At least we talked and I’m glad he said what he did and he’s not going to have sex for the sake of it! He said he was tired so he had a nap and I read my book until it was time to get ready.

We went down for tea and I managed to restrain myself at all the delicious food! I had half a bowl of soup and a seafood cocktail. I wasn’t having a dessert but that changed when Dick bought me back a profiterole covered in chocolate sauce. It would be rude to refuse. Joy was a little chilly and went up to her room to get a jacket, she was gone ages but she was with her friend so wasn’t unduly worried. After 30 minutes she returned all tearful with make up all over her face. The lift had broken down with them & 4 others in it. It had come to the bottom, not opened the doors then raced up to the 7th floor and got stuck half way. Really pissed off at the way the hotel handled it too. The alarm company couldn’t understand  them so they had to wait for the alarm people to ring the hotel for the hotel people to speak to them trapped. Nightmare and to add insult to injury when they finally opened the doors and released them, the staff told them there’s only 4 people allowed in the lift!! Joy was having a panic attack so as soon as the doors opened she bolted outside. By the time she got to us she was shaking & crying. Her friend Katie (she needs a name) is the nervous one but she was fine. She said Joy was ok until an elderly lady started crying. I gave Joy a hug while she calmed down. Tried not to make a spectacle but people could see she was upset. The manager came over to see what had happened. I couldn’t believe he wasn’t aware of the incident with the lift! He made it much worse by not apologising and just repeating that the lift only fits 4! I told him it was outrageous that the screen in the lift shows 6 people. Joy to her credit said she just wanted to forget about it and told him to go away.
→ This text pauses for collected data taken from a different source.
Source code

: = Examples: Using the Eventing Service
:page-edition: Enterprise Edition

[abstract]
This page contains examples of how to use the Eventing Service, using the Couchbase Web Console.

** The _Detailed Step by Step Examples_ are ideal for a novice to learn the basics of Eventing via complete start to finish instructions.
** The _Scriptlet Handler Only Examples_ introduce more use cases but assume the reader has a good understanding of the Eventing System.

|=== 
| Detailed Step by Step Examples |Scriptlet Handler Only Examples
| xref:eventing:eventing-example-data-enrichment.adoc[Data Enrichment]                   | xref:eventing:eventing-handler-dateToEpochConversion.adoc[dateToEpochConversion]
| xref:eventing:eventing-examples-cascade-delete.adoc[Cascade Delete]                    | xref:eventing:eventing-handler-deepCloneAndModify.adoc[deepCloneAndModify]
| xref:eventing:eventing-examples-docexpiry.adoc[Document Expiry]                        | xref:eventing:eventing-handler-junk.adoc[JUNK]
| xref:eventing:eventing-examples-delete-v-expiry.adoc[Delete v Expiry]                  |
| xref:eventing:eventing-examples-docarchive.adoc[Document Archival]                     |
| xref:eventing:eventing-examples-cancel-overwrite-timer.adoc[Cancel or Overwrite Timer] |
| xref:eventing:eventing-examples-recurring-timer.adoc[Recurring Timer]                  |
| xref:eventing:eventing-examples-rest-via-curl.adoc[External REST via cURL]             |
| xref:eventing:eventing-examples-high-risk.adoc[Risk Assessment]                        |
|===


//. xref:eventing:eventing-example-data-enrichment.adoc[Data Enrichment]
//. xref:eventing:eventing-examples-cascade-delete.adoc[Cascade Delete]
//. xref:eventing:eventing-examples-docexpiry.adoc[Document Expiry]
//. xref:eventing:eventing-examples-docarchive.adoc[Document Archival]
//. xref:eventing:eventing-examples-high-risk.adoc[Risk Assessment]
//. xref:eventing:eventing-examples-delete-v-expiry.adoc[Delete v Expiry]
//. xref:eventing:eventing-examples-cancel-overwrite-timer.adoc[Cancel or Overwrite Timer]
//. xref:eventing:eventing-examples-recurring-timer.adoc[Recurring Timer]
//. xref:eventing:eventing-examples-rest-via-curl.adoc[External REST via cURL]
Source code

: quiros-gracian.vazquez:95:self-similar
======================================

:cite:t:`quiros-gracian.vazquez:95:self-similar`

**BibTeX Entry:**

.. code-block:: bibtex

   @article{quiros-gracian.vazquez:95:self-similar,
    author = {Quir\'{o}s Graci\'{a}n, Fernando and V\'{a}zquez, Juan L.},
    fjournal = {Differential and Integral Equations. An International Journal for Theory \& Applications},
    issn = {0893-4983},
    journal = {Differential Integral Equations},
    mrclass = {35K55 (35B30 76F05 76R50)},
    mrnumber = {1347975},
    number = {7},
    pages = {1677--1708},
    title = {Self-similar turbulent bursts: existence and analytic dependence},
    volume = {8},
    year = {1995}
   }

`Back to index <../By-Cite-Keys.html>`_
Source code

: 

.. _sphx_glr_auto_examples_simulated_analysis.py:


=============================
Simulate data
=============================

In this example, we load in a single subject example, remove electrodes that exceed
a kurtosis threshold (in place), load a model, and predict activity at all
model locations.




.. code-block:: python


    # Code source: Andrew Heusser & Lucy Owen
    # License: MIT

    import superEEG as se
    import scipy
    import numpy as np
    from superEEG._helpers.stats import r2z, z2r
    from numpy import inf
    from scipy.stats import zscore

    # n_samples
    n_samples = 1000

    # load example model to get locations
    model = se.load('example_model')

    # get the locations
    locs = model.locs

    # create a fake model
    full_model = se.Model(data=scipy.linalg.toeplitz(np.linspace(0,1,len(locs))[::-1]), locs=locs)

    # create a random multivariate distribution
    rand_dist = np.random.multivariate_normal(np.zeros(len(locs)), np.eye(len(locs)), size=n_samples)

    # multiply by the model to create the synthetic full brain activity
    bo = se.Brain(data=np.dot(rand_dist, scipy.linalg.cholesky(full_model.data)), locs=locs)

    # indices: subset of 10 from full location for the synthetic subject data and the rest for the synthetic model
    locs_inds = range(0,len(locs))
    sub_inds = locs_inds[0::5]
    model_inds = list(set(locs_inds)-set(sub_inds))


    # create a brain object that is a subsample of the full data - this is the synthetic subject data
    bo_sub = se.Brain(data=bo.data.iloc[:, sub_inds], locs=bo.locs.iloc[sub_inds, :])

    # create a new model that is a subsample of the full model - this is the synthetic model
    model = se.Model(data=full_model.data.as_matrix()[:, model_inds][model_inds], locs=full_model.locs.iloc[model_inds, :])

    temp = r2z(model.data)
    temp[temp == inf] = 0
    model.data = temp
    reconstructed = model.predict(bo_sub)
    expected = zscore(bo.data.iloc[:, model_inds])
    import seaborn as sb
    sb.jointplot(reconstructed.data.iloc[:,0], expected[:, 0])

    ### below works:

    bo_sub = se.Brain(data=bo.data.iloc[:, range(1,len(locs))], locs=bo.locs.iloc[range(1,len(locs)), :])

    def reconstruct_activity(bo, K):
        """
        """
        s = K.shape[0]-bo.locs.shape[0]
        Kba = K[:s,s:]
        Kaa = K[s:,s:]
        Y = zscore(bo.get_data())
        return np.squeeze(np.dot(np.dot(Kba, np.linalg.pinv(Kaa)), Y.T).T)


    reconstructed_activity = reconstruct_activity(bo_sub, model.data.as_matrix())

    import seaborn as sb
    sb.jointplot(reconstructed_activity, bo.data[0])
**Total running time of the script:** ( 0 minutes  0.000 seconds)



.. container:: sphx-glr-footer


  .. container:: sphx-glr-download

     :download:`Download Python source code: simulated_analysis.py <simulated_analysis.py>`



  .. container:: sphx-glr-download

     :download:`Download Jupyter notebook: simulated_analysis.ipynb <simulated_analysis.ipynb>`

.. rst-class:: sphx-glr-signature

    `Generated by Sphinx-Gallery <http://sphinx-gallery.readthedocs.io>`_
We told Joy & Katie they could have a cocktail as a treat so they chose a tequila sunrise. Nice choice girls! It took the edge off. Frank & Jane (realised she needs a name too!) joined us as we had a good night. There was a Rod Stewart tribute act on and he sounded the part but looked like a very fat Danny Baker!! I promised the girls I’d get a video of him singing so I crept down nearer to the front to video him. He saw me and shouted selfie selfie and made me take his photo!! Mid set too, what a star! I sang with him too. I really have lost my mind and Dick was pissing himself. He did ask me if I’d been drinking though which I guess is fair enough.

Had another fairly early night as I’m still knackered!